Pedestrian trajectory forecasting is crucial in various applications such as autonomous driving and mobile robot navigation. In such applications, camera-based perception enables the extraction of additional modalities (human pose, text) to enhance prediction accuracy. Indeed, we find that textual descriptions play a crucial role in integrating additional modalities into a unified understanding. However, online extraction of text requires the use of VLM, which may not be feasible for resource-constrained systems. To address this challenge, we propose a multi-modal knowledge distillation framework: a student model with limited modality is distilled from a teacher model trained with full range of modalities. The comprehensive knowledge of a teacher model trained with trajectory, human pose, and text is distilled into a student model using only trajectory or human pose as a sole supplement. In doing so, we separately distill the core locomotion insights from intra-agent multi-modality and inter-agent interaction. Our generalizable framework is validated with two state-of-the-art models across three datasets on both ego-view (JRDB, SIT) and BEV-view (ETH/UCY) setups, utilizing both annotated and VLM-generated text captions. Distilled student models show consistent improvement in all prediction metrics for both full and instantaneous observations, improving up to ~13%. The code is available at https://github.com/Jaewoo97/KDTF.

Paper Structure

This paper contains 26 sections, 9 equations, 3 figures, 6 tables.

Figures (3)

  • Figure 1: Multi-modal data such as human pose and text greatly improve trajectory forecasting performance. However, expensive modalities such as text are not readily available during application.

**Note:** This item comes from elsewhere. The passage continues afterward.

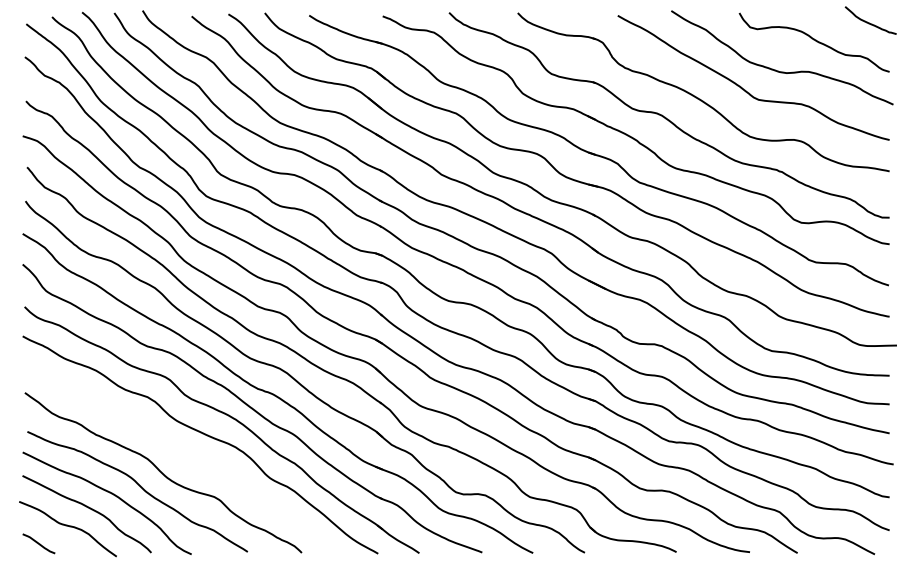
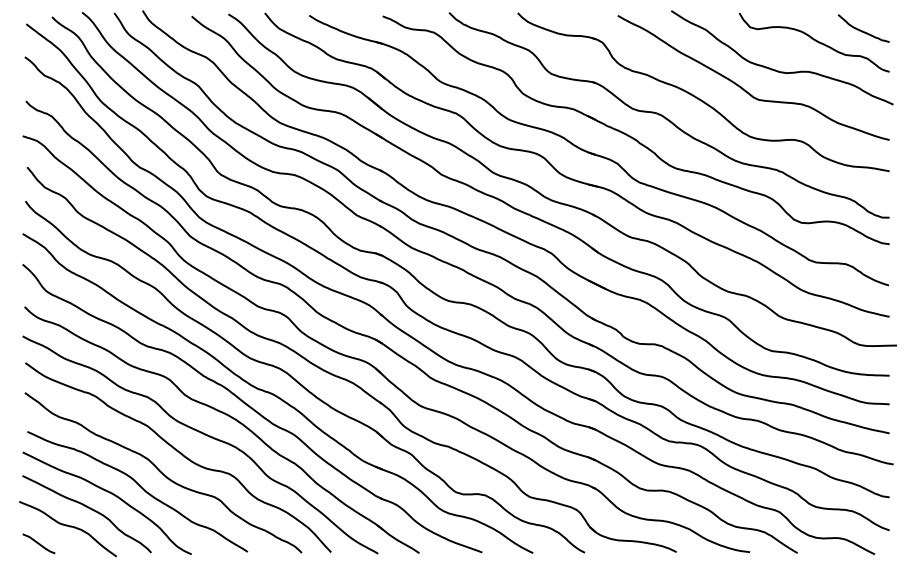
curve at (869, 22) position: (869, 22) -> (862, 30)
curve at (180, 454): none -> present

Thus, we transfer the extensive knowledge from full modalities to a student model operating on a limited set of modalities.
  • Figure 2: We first pre-train a teacher model that leverages the full range of modalities, upon which a student model with limited modalities ($\mathcal{X}+\mathcal{P}$ or $\mathcal{X}$) is distilled from scratch. Regression losses for three observation settings ($T_p,2,1$) are applied to both teacher and student, while additional KD losses guide the student to robustly encode intra-agent modalities ($Q$) and inter-agent interactions ($H$).
  • Figure 3: Qualitative results on JRDB with $\mathcal{X}+\mathcal{P}$ HiVT model. The model outperforms its baseline counterpart with KD. Improved accuracy is demonstrated on all instantaneous and full observations. Origin denotes robot position, and bubbles represent text annotations.